Para o presidente da Caixa, Pedro Guimarães, o desempenho do 1º trimestre confirma que o segmento imobiliário é o “coração da Caixa”. O dirigente também assegura que os juros do financiamento da casa própria não acompanharão as altas da taxa Selic, porque a modalidade com taxa fixa leva em consideração a curva longa de juros e não a de curto prazo. “A vida média de crédito imobiliário da Caixa fica em torno de 8 anos. Só vamos elevar os juros se houver expectativa de taxas longas superiores às atuais”, assegura. 

O banco oferece modalidades pré-fixadas e pós-fixadas de crédito imobiliário – essas são corrigidas pela poupança, pela inflação ou pela TR (Taxa Referencial). “A que é corrigida pela poupança é diretamente influenciada pela taxa básica, porque a modalidade rende 70% da Selic, quando a taxa básica está abaixo de 8,5%. Em relação à taxa atrelada pela TR, que hoje está em zero, pode ter uma variação na parte fixa se houver aumento contínuo, mas não estamos discutindo isso no momento”, completa Pedro Guimarães. 

Caixa afirma ter estoque de 3 anos para o crédito habitacional, e espera crescer mais 
Com o resultado do 1º trimestre, a carteira de crédito habitacional da Caixa, que mede o estoque de empréstimos, atingiu 514 bilhões e 100 milhões de reais. O banco continua como o maior financiador da casa própria no Brasil, concentrando 68,5% do mercado, e, de acordo com Pedro Guimarães, não faltarão recursos para o crédito imobiliário. “Temos aproximadamente 400 bilhões de reais em poupança e 500 bilhões de reais em crédito imobiliário. Como parte da modalidade é feita com recursos do Fundo de Garantia do Tempo de Serviço (FGTS) temos uma sobra de cerca de 150 bilhões de reais. Ainda temos muito espaço para crescer e não faltará fonte de recursos por pelo menos 3 anos”, diz. 

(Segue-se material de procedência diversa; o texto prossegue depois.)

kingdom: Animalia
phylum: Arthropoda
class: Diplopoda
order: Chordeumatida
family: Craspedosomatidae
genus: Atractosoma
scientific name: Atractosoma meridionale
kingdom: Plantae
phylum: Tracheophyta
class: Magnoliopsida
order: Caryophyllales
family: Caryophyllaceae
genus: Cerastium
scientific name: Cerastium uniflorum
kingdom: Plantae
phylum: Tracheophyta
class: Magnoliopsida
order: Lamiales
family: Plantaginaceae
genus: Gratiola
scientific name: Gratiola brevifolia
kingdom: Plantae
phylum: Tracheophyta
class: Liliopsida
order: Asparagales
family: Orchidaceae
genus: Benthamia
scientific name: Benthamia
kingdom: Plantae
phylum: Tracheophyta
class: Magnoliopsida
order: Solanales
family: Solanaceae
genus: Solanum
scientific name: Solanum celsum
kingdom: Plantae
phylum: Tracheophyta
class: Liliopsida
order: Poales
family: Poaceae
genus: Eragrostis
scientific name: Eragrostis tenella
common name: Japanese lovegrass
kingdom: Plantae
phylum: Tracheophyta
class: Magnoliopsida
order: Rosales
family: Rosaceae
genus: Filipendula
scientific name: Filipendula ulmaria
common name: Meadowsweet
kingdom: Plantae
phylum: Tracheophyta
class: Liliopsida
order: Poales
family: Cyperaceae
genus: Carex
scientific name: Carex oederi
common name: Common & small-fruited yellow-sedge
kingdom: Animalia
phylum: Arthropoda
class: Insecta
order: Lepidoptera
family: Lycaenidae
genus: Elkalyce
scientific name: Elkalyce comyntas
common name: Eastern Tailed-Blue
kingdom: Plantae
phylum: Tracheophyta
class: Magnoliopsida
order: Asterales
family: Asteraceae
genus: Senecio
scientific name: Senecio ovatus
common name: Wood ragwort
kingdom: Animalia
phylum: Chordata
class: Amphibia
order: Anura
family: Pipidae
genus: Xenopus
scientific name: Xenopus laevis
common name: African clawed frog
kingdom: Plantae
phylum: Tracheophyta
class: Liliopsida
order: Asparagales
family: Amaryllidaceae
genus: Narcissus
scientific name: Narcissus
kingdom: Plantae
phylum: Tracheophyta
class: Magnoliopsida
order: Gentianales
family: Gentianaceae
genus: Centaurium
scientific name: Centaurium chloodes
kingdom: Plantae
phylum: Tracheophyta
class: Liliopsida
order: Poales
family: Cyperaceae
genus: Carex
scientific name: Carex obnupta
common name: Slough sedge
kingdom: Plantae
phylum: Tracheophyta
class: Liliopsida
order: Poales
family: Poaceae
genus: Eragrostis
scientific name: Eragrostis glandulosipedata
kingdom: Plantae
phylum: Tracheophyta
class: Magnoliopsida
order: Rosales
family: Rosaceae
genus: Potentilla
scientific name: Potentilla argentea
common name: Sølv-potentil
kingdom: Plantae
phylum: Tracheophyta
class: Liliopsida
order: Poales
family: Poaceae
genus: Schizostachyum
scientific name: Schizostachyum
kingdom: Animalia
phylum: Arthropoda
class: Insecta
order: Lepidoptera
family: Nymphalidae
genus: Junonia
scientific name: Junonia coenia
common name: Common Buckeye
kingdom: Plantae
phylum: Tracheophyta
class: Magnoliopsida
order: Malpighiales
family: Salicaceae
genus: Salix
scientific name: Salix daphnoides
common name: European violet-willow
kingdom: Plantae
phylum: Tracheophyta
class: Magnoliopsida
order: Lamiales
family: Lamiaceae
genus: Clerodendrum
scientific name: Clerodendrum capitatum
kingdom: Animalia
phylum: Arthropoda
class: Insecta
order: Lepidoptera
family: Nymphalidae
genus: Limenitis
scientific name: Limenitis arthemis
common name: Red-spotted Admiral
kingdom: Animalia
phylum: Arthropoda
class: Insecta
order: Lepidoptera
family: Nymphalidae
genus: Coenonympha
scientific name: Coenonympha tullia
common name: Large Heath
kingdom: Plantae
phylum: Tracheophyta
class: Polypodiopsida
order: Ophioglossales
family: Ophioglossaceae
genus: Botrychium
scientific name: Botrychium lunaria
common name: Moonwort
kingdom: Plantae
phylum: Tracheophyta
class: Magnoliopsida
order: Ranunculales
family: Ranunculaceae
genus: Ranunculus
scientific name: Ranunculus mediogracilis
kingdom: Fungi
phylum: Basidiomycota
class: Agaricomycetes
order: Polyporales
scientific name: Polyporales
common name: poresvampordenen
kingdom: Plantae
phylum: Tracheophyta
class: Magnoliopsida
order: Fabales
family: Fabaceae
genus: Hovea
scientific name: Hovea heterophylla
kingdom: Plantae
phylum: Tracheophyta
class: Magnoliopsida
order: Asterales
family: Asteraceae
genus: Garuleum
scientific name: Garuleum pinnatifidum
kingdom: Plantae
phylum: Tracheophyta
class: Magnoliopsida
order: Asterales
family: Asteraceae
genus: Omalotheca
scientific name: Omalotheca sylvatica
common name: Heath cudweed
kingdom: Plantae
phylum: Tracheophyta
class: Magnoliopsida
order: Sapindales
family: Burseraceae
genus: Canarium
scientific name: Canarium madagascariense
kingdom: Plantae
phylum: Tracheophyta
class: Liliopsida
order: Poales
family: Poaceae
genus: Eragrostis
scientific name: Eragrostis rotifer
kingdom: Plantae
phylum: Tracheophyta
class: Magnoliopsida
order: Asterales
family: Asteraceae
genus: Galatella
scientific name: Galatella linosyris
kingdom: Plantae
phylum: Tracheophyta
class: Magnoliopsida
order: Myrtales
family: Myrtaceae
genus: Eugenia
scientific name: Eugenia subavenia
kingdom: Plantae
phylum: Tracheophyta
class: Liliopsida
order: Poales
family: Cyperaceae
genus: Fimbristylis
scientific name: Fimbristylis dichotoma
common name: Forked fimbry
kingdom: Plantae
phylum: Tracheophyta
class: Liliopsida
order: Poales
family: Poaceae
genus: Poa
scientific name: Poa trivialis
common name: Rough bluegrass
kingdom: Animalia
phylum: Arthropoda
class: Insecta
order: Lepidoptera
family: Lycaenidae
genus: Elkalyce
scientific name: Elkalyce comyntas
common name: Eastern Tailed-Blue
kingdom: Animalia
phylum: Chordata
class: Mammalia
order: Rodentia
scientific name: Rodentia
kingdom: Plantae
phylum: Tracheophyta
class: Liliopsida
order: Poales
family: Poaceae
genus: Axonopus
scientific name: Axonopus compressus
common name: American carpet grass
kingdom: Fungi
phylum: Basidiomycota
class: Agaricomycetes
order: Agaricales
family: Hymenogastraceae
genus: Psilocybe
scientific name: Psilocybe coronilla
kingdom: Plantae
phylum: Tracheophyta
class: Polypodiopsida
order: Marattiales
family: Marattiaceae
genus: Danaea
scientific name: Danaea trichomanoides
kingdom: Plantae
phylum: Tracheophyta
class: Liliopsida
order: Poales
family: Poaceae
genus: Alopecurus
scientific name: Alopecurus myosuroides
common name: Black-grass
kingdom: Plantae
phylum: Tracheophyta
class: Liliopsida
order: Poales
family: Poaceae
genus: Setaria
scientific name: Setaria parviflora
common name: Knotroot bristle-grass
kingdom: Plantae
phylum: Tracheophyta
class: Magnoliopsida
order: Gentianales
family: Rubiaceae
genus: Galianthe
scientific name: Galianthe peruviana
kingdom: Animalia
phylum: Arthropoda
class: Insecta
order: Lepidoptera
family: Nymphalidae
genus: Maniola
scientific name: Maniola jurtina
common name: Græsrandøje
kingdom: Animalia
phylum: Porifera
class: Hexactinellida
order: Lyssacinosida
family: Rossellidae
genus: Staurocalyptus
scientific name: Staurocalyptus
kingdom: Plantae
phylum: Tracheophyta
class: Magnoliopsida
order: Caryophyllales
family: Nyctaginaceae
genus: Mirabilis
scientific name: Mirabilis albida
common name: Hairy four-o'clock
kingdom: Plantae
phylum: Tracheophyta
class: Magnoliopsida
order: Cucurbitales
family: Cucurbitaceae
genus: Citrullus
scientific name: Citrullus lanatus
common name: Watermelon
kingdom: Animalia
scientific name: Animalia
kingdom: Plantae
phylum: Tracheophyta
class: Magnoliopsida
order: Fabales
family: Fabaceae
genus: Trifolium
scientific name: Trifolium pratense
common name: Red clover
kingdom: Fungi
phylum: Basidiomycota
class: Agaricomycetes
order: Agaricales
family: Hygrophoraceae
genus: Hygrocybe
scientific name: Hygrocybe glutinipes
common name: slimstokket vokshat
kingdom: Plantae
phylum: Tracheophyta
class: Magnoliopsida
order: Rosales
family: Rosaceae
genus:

O Banco Central estima que, além da Caixa, as outras instituições financeiras também seguirão ofertando financiamento imobiliário em volume maior que em 2020. A projeção é de crescimento de 11%, na comparação com o ano passado. Outra perspectiva é de que a taxa de inadimplência também continue baixa. Em 2020, a carteira habitacional da Caixa para pessoa física encerrou o ano com 1,28% dos contratos inadimplentes.